AUFGABEN
a – Kannst du den Text über die Speierlinge und Wildbirnen im Gerolzhöfer Stadtwald vollständig und Wort für Wort abtippen?
b – Gibst du aus der Auflistung die Strecke vom Beginn der Auflistung bis einschließlich der Zeile mit „Identify the document“ unverändert wieder, und zwar nur diese?

AUSGEWÄHLTER ABSCHNITT

Experten sind nun bemüht, solche "Super-Bäume" zu finden, um von deren Früchten oder Wurzelschösslingen neue Bäumchen zu ziehen. Die so gewonnenen Ableger des Baums haben die nahezu gleichen oder gar identischen "guten Gene" und legen später im Kampf gegen Wärme und Trockenheit die gleichen Qualitäten an den Tag wie der Mutterbaum.
Es ist ein absoluter Glücksfall, dass es im Gerolzhöfer Stadtwald "Mahlholz" eine sehr ungewöhnlich hohe Dichte an Speierlingen gibt – und diese Bäume noch dazu von ihrer genetischen Veranlagung her augenscheinlich sehr gut mit dem Klimawandel zurechtkommen. An die 50 prächtige Exemplare stehen im Wald unterhalb der "Waldesruh". Stadtförster Jochen Schenk, der den Schatz im Mahlholz bestens kennt, hat in einer Spezialbaumschule inzwischen aus den Früchten einiger besonders beeindruckender Speierlinge eine Reihe Jungbäume im Topf nachziehen lassen. Ein Großteil davon wird im Steigerwald gepflanzt, um eine neue Generation von widerstandsfähigen Laubbäumen zu schaffen. Zehn der Setzlinge bekam auch André Ditterich für den Bereich der Stadtgärtnerei.
Wildbirne aus dem Mahlholz
Mit den Wildbirnen verhält es sich genauso. Auch hier gibt es im Stadtwald ein prächtiges Birnen-Exemplar, das mit den klimatischen Schwankungen bestens zurechtkommt. Aus den Früchten dieses Mutterbaums hat Jochen Schenk ebenfalls Jungbäume ziehen lassen, die nun ebenfalls die genetischen Besonderheit in sich tragen. Fünf dieser Exemplare gingen an die Stadtgärtnerei.

AUSGEWÄHLTE EINTRÄGE

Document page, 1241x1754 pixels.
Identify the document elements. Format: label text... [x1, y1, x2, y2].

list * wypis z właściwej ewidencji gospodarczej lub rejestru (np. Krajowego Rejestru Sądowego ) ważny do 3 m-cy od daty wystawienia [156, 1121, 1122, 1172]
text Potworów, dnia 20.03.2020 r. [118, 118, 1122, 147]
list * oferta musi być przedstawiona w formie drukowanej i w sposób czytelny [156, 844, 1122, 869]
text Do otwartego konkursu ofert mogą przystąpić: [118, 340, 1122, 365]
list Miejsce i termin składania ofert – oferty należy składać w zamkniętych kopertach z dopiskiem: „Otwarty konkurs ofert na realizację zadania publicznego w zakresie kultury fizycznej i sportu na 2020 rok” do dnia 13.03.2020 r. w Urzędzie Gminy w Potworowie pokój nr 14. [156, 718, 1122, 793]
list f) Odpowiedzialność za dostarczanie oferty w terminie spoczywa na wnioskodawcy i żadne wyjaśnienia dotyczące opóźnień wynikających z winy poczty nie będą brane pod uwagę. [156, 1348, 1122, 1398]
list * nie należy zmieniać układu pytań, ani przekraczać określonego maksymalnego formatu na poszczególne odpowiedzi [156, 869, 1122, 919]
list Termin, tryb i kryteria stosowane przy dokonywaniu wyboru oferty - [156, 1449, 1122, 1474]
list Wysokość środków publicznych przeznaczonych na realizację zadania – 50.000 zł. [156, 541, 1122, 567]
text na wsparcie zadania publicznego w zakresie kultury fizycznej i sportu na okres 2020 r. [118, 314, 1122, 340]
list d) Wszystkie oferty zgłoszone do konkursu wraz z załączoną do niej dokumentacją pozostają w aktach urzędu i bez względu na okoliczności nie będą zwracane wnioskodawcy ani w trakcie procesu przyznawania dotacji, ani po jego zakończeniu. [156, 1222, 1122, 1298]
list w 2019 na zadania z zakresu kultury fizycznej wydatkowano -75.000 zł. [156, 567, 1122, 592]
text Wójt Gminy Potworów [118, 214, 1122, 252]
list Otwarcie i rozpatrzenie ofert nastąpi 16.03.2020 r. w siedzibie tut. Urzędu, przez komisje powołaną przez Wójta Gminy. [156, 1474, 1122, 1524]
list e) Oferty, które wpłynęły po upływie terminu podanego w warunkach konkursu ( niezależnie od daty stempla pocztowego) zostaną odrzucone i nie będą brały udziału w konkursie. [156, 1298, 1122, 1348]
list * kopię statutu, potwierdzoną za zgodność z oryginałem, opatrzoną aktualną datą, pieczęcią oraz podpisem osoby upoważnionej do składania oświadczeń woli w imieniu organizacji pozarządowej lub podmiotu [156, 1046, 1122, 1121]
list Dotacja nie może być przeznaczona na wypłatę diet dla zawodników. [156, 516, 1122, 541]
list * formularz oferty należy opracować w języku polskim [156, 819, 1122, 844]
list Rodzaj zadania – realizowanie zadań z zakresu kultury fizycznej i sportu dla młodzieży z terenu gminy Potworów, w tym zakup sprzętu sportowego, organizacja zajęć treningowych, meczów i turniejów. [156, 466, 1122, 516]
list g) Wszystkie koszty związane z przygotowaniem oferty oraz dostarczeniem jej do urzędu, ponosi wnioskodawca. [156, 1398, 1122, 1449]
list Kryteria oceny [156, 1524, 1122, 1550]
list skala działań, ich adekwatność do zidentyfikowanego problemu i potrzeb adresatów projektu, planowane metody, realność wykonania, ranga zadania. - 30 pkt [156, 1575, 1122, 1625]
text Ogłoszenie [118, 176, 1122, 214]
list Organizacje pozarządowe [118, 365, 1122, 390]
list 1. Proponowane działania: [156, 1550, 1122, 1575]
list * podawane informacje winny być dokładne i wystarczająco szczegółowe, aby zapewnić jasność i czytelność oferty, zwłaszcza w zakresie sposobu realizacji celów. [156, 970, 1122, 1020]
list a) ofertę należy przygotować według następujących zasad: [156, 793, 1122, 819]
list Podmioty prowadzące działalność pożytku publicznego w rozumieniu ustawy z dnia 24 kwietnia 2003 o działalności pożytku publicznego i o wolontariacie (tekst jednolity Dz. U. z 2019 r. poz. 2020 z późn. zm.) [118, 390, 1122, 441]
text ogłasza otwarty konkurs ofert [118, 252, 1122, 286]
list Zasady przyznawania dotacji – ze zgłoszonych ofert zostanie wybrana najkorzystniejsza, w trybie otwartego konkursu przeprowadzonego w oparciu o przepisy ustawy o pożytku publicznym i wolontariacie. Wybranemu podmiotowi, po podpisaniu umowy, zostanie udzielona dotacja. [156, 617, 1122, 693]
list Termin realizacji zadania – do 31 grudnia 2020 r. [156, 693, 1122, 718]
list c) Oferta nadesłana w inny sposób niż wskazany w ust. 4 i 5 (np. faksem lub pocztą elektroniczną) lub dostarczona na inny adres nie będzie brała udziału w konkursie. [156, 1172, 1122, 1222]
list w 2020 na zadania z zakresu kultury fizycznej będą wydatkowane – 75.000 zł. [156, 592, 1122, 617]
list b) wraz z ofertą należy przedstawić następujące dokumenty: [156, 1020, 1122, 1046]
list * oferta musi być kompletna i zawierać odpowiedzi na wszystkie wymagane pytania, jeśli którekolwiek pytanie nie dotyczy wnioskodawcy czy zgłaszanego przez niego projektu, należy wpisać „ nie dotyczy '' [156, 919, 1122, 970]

VOLLSTÄNDIGE LÖSUNGEN
a –
Experten sind nun bemüht, solche "Super-Bäume" zu finden, um von deren Früchten oder Wurzelschösslingen neue Bäumchen zu ziehen. Die so gewonnenen Ableger des Baums haben die nahezu gleichen oder gar identischen "guten Gene" und legen später im Kampf gegen Wärme und Trockenheit die gleichen Qualitäten an den Tag wie der Mutterbaum.
Es ist ein absoluter Glücksfall, dass es im Gerolzhöfer Stadtwald "Mahlholz" eine sehr ungewöhnlich hohe Dichte an Speierlingen gibt – und diese Bäume noch dazu von ihrer genetischen Veranlagung her augenscheinlich sehr gut mit dem Klimawandel zurechtkommen. An die 50 prächtige Exemplare stehen im Wald unterhalb der "Waldesruh". Stadtförster Jochen Schenk, der den Schatz im Mahlholz bestens kennt, hat in einer Spezialbaumschule inzwischen aus den Früchten einiger besonders beeindruckender Speierlinge eine Reihe Jungbäume im Topf nachziehen lassen. Ein Großteil davon wird im Steigerwald gepflanzt, um eine neue Generation von widerstandsfähigen Laubbäumen zu schaffen. Zehn der Setzlinge bekam auch André Ditterich für den Bereich der Stadtgärtnerei.
Wildbirne aus dem Mahlholz
Mit den Wildbirnen verhält es sich genauso. Auch hier gibt es im Stadtwald ein prächtiges Birnen-Exemplar, das mit den klimatischen Schwankungen bestens zurechtkommt. Aus den Früchten dieses Mutterbaums hat Jochen Schenk ebenfalls Jungbäume ziehen lassen, die nun ebenfalls die genetischen Besonderheit in sich tragen. Fünf dieser Exemplare gingen an die Stadtgärtnerei.

b –
Document page, 1241x1754 pixels.
Identify the document elements. Format: label text... [x1, y1, x2, y2].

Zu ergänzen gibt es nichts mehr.